Heute erreicht die Heuchelei mit den Ereignissen in Osttimor eine neue Stufe. Als diese Region 1975-76 von den Truppen Suhartos besetzt wurde, wobei ca. ein Drittel der Bevölkerung umgebracht wurde, hatten sich die Medien und die westlichen Regierungen noch wenig um diese Tragödie gekümmert. Auch wenn die Vollversammlung der UNO diese Annexion nicht anerkannte, unterstützen die westlichen Großmächte Suharto vorbehaltlos, da sie in ihm den Garanten der westlichen Ordnung in diesem Teil der Welt sahen.[ii] Natürlich ragten die USA insbesondere durch ihre Waffenlieferungen und die Ausbildung der indonesischen Kampftruppen (welche die gegen die Unabhängigkeit kämpfenden Milizen organisierten, wobei sie aus den Reihen der timoresischen Gangster Leute rekrutierten) und durch ihre Unterstützung der Henker im Timor heraus. Aber sie waren nicht die einzigen, da Frankreich und Großbritannien auch ihre Waffenlieferungen fortsetzten (die Elitetruppen Indonesiens waren vom britischen “Secret Action Service” ausgebildet worden). Das Land, das heute als der “Retter” der Bevölkerung Osttimors dargestellt wird, Australien, hatte damals als einziger Staat die Annexion Osttimors anerkannt (wofür es 1981 mit der Beteiligung an der Ausbeutung der Ölvorkommen an der Küste Timors belohnt wurde). Vor kurzem noch hat Australien ein Abkommen über militärische Zusammenarbeit unterzeichnet, das insbesondere gegen den Terrorismus gerichtet ist – zu denen natürlich die Unabhängigkeitsguerilla Osttimors zählte.
Heute bemühen sich alle Medien, die Barbarei zu entblößen, deren Opfer die Bevölkerung Osttimors wurde, nachdem diese mehrheitlich für die Unabhängigkeit gestimmt hatte. Und dieser Medienrummel hat natürlich die Zustimmung zum Eingreifen der UN-Interventionskräfte unter australischem Kommando erhöht. Wie im Kosovo ging die Kampagne zum “Schutz der Menschenrechte” der bewaffneten Intervention voraus.
Erneut brachten die Militärs die humanitären Organisationen (die ganze Heerschar von NGO) in ihrem Gepäck mit, womit die Lüge gerechtfertigt werden sollte, das bewaffnete Eingreifen verfolge kein anderes Ziel als die Verteidigung von Menschenleben (und sicherlich nicht die Verteidigung imperialistischer Interessen).
Aber die Massaker an den Albanern im Kosovo waren vorhersehbar (und von der NATO gewünscht, um im nachhinein ihre Intervention zu rechtfertigen).
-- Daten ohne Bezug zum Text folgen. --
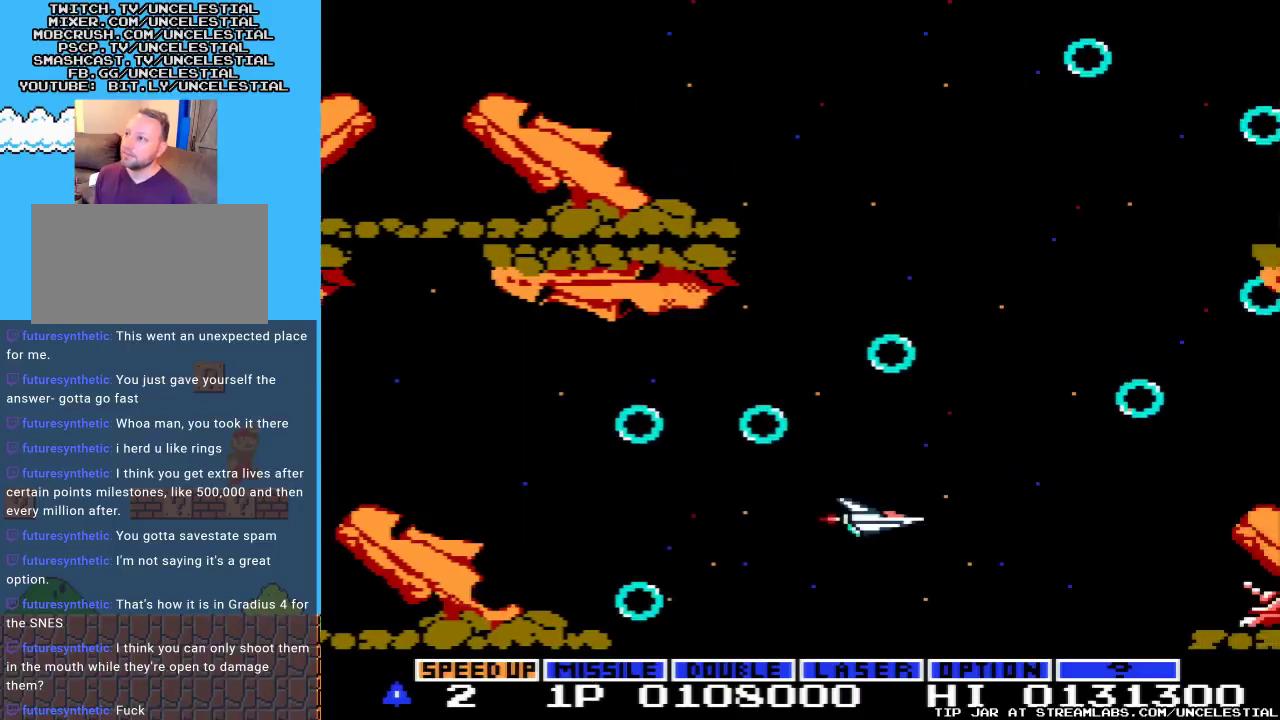
{"buttons": ["DPAD_UP", "DPAD_RIGHT"], "events": [[133, "A", "down"], [233, "A", "up"], [300, "DPAD_DOWN", "up"], [300, "DPAD_RIGHT", "down"], [367, "DPAD_UP", "down"]]}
Das Massaker an der Bevölkerung Osttimors war nicht nur vorhersehbar, sondern offen von den Tätern, den pro-indonesischen Milizen, angekündigt worden. Trotz all der Warnungen hat die UNO ohne Bedenken die Vorbereitung des Referendums zur Unabhängigkeit vom 30. August unterstützt, womit die Bevölkerung Osttimors den angekündigten Massakern ausgeliefert wurde.
Als die Verantwortlichen der UNO befragt wurden, warum sie so sorglos gewesen waren, antwortete einer ihrer Verantwortlichen ganz ruhig: “Die UNO stellt nur die Summe ihrer Mitglieder dar.”[iii] Und in der Tat wirkte der Verlust der Glaubwürdigkeit der UNO zugunsten der USA. Nach dem Ende des Kosovo-Krieges, wo eine von der NATO ausgelöste Bombardierung mit einer Verstärkung der UNO endete, die immer mehr der Kontrolle der USA entweicht, nachdem sich eine wachsende Zahl von Ländern, insbesondere Frankreich, der Vorherrschaft der USA entgegenstellt, suchten die USA nach einer Gelegenheit, um dieser Entwicklung gegenzusteuern.
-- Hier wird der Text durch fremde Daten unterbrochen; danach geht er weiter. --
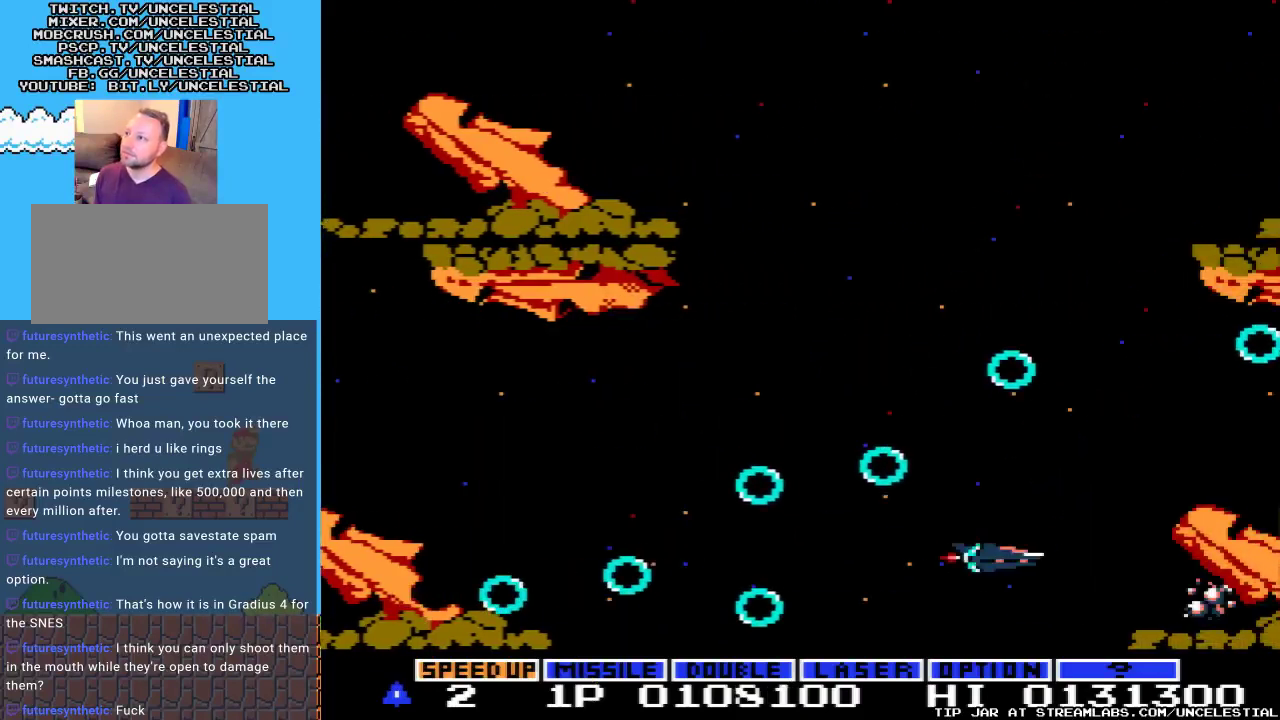
{"buttons": ["A"], "events": [[33, "A", "down"], [33, "DPAD_RIGHT", "up"], [67, "DPAD_RIGHT", "down"], [200, "A", "up"], [200, "DPAD_RIGHT", "up"], [200, "DPAD_UP", "up"], [267, "DPAD_LEFT", "down"], [433, "A", "down"], [433, "DPAD_LEFT", "up"]]}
Die Position der USA war übrigens mehrfach von den wichtigsten US-Führern herausgestrichen worden:
“Es kommt nicht in Frage, kurzfristig UNO-Truppen zu schicken, die Indonesier müssen selber wieder die Kontrolle über die verschiedenen Teile der Bevölkerung erlangen.” (Peter Burleigh, Stellvertretender US-Botschafter bei der UNO)[iv] Das ließ sich leicht sagen, solange mehr als offensichtlich war, dass die Gegner der Unabhängigkeit im Solde der indonesischen Armee standen. “Auch wenn wir Belgrad bombardiert haben, brauchen wir jetzt nicht Dili bombardieren.” (Samuel Berger, Leiter des Nationalen Sicherheitsrates im Weißen Haus) “Osttimor ist nicht das Kosovo.” (James Rubin, Sprecher des Außenministeriums)[v]
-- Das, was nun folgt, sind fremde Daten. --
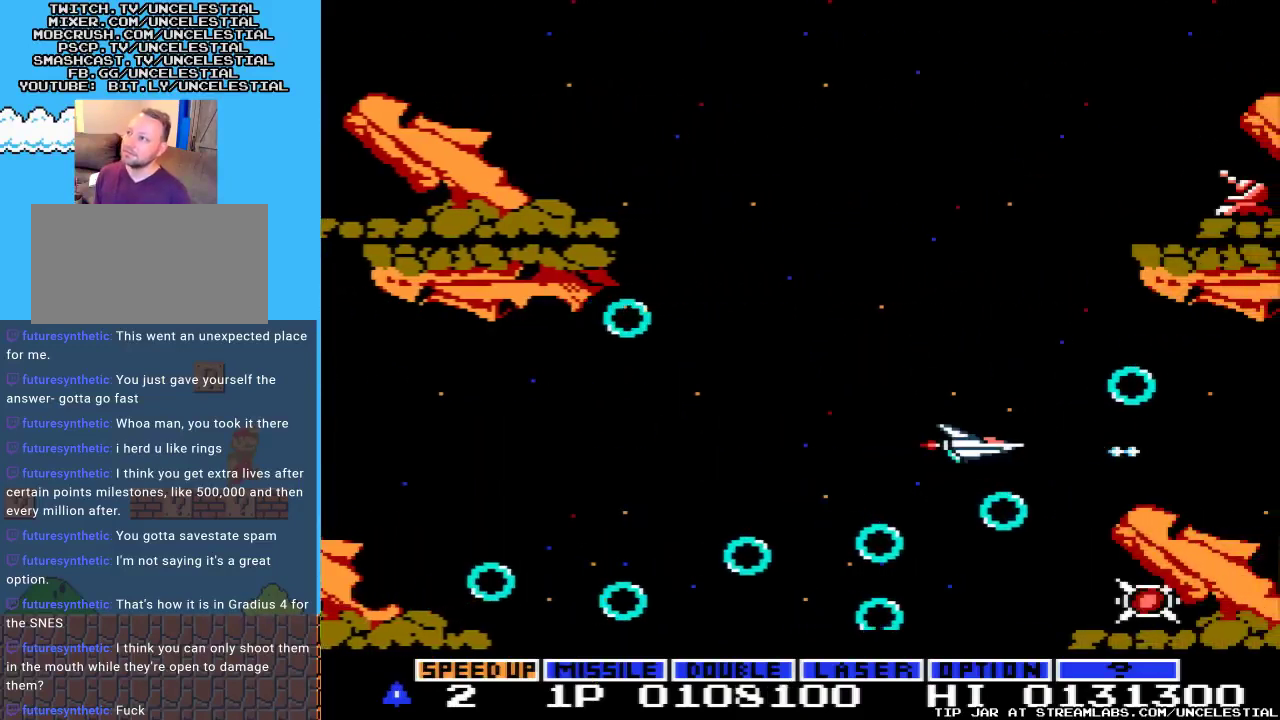
{"buttons": ["DPAD_UP"], "events": [[100, "A", "up"], [133, "A", "down"], [133, "DPAD_UP", "down"], [267, "A", "up"], [333, "A", "down"], [467, "A", "up"]]}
Diese Aussagen zeigen zumindest die Heuchelei und Doppelzüngigkeit Clintons, der einige Monate zuvor am Ende des Kosovokrieges herausposaunt hatte: “Ob Ihr in Afrika, Mitteleuropa oder woanders lebt, wenn jemand ein massives Verbrechen gegen die unschuldige Zivilbevölkerung begehen will, muss er wissen, dass wir ihn - wenn wir können – daran hindern werden.”[vi]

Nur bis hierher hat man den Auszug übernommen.